• [SELECTED TEXT]:
----------------
For an RNA-Seq data set, I performed transcription start site usage analysis using cufflinks. The workflow was as follows: multiple replicates of each genotype (2) sequenced on an Illumina platform; the reads were aligned using STAR; performed assembly using cufflinks; assembled gtf files were merged using cuffmerge (with reference annotation included). Isoform quantification was performed using cuffquant.
I wanted to analyse differential TSS usage. However when I actually look at the differentially expressed TSS, I see that this includes several "novel" TSS, but many of these have a start which differs only 1 nucleotide from the reference. Is this just a mmapping issue, and what can I do to systematcally indentify and remove these that seem to be false positive novel TSS?
Thanks
Thanks Devon. Can you think of any automated way to do that? For the novel TSS groups that are adjacent to the gene start I could use a cut-off; but for other TSS more downstream that are also next to annotated TSS, I'm not sure how that would be feasible, even with the annotated files.
I'm also wondering with what confidence one can trust the differential expression analysis then - if reads are redistributed to these TSS that are not actually novel, then the value of the fpkm assigned to this TSS and the adjacent canonical TSS may be miscalculated. Would you agree with that rationalle?
bedtools closest
could be used to filter the novel TSSs. Regarding how reliable the results are for differential TSS usage I can't really say. To be honest, I've never personally used the differential TSS testing.
----------------
• [MATERIAL SHOWN]:
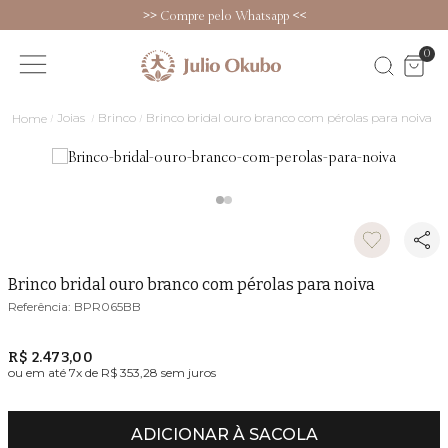
>>
Compre pelo Whatsapp
<<
0
Joias
Brinco
Brinco bridal ouro branco com pérolas para noiva
Brinco bridal ouro branco com pérolas para noiva
BPR065BB
R$ 2.473,00
ou em até
7
x de
R$ 353,28
sem juros
ADICIONAR À SACOLA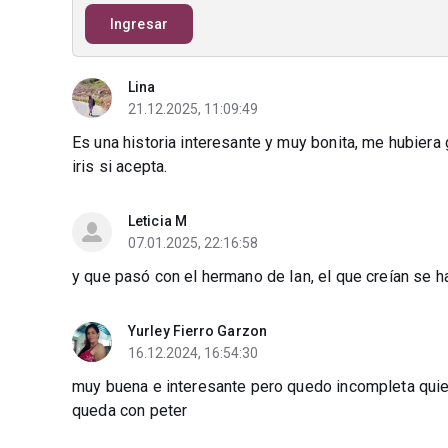
Ingresar
Lina
21.12.2025, 11:09:49
Es una historia interesante y muy bonita, me hubiera 
iris si acepta.
Leticia M
07.01.2025, 22:16:58
y que pasó con el hermano de Ian, el que creían se 
Yurley Fierro Garzon
16.12.2024, 16:54:30
muy buena e interesante pero quedo incompleta quier
queda con peter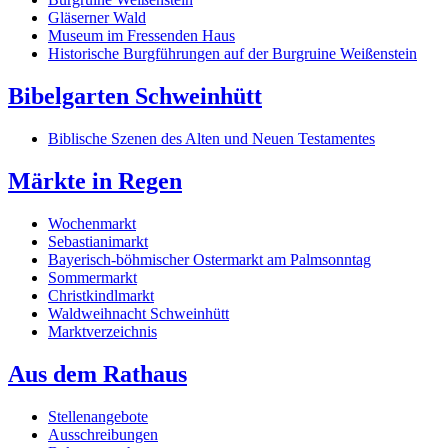
Gläserner Wald
Museum im Fressenden Haus
Historische Burgführungen auf der Burgruine Weißenstein
Bibelgarten Schweinhütt
Biblische Szenen des Alten und Neuen Testamentes
Märkte in Regen
Wochenmarkt
Sebastianimarkt
Bayerisch-böhmischer Ostermarkt am Palmsonntag
Sommermarkt
Christkindlmarkt
Waldweihnacht Schweinhütt
Marktverzeichnis
Aus dem Rathaus
Stellenangebote
Ausschreibungen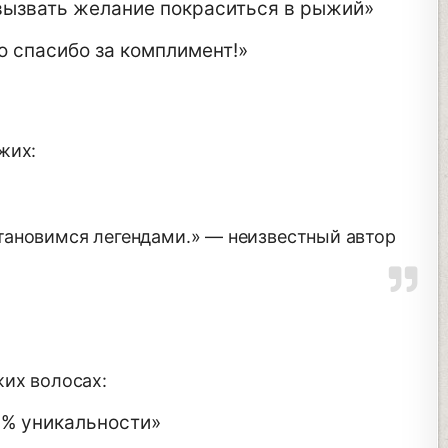
вызвать желание покраситься в рыжий»
о спасибо за комплимент!»
жих:
тановимся легендами.» — неизвестный автор
их волосах:
0% уникальности»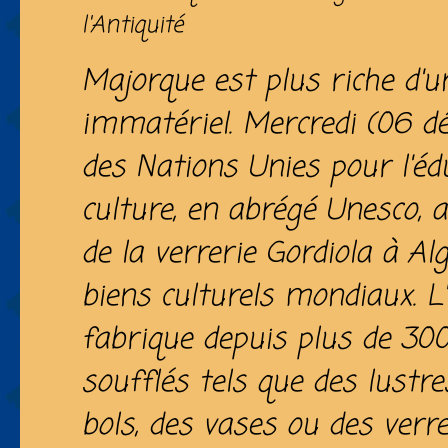
l'Antiquité
Majorque est plus riche d'
immatériel. Mercredi (06 dé
des Nations Unies pour l'édu
culture, en abrégé Unesco, a
de la verrerie Gordiola à Alg
biens culturels mondiaux. L'
fabrique depuis plus de 300
soufflés tels que des lustre
bols, des vases ou des verre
----------------
• [REQUIRED ACTION A]: In the thread on TSS usage analysis, which tool was used to align the reads?
• [REQUIRED ACTION B]: Print the thread on TSS usage analysis starting at "I'm also wondering" and ending at "with that rationalle?".

• [RESPONSE A]: STAR

• [RESPONSE B]:
I'm also wondering with what confidence one can trust the differential expression analysis then - if reads are redistributed to these TSS that are not actually novel, then the value of the fpkm assigned to this TSS and the adjacent canonical TSS may be miscalculated. Would you agree with that rationalle?